Martialisch wirkende Männer mit Maschinengewehren hinter weißen Sandsäcken überwachen genauestens den Verkehr. Wer jetzt immer noch nicht sein westukrainisches Kennzeichen gegen eines des Gebiets Donezk eingetauscht hätte, der hätte Pech gehabt. Er würde aus dem Strom der Wagen herausgefischt und müsste sich im günstigsten Fall auf eine peinlich genaue Kontrolle gefasst machen, wenn nicht gar auf seine Inhaftierung als „verdächtiges Element“.

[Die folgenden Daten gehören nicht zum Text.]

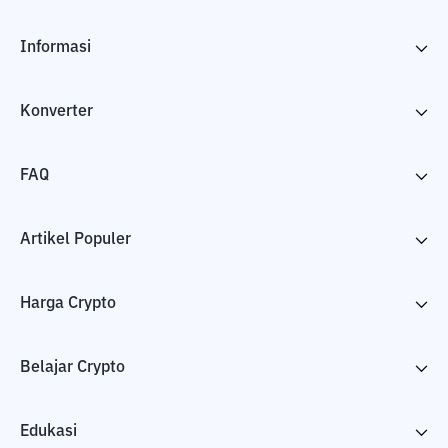
Informasi
Konverter
FAQ
Artikel Populer
Harga Crypto
Belajar Crypto
Edukasi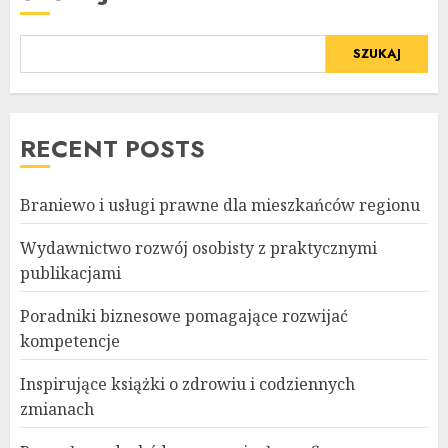
SZUKAJ
RECENT POSTS
Braniewo i usługi prawne dla mieszkańców regionu
Wydawnictwo rozwój osobisty z praktycznymi
publikacjami
Poradniki biznesowe pomagające rozwijać
kompetencje
Inspirujące książki o zdrowiu i codziennych
zmianach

Die jüngst im Osten der Ukraine ausgerufene „Republik Donezk“ zeigt Zähne. Zahlreich sind die Bewaffneten der „Republik Donezk“ nicht, aber sie postieren sich an den entscheidenden Stellen. Ohne sie geht nichts mehr in der Provinz um Donezk. Auch an einer Patrouille der Verkehrspolizei in unmittelbarer Nähe eines Checkpoints der Separatisten wird fieberhaft gearbeitet. Weitere Sandsäcke werden aufgeschichtet, Gräben am Straßenrand ausgehoben. Für Verkehrspolizisten unüblich, tragen auch sie Maschinengewehre. Dass die räumliche Nähe der Verkehrspolizisten zum Checkpoint der „Republik Donezk“ geduldet wird, legt nahe, dass man sich auch im Fall einer bewaffneten Auseinandersetzung nicht ins Gehege kommen wird.

„Rette und Bewahre!“, prangt in großen Lettern unter einem orthodoxen Kreuz, 800 Meter vor dem Ortseingang Enakiewo. Am Ortseingang selbst begrüßt ein überlebensgroßer Bergarbeiter in Stahl die Besucher. Man ist angekommen in der Heimatstadt von Wiktor Janukowitsch.

Schön und absolut sauber

Zunächst einmal wähnt man sich wie im Himmel. Das Leben geht hier deutlich langsamer seinen Gang als in der Metropole. Die Stadt mit ihren kleinen, mehrstöckigen Reihenhäusern ist sehr schön und absolut sauber. Nicht ein einziger Zigarettenstummel auf den Straßen der Bergarbeiterstadt. Städtische Angestellte in orangefarbenen Jacken pflegen liebevoll Grünflächen und Bäume, fegen Bürgersteige und Straßen. Adrette Verkäuferinnen warten rauchend vor ihren Geschäften auf Käufer, in der Pizzeria Chicago trinken zwei Männer in aller Seelenruhe ihr Bier.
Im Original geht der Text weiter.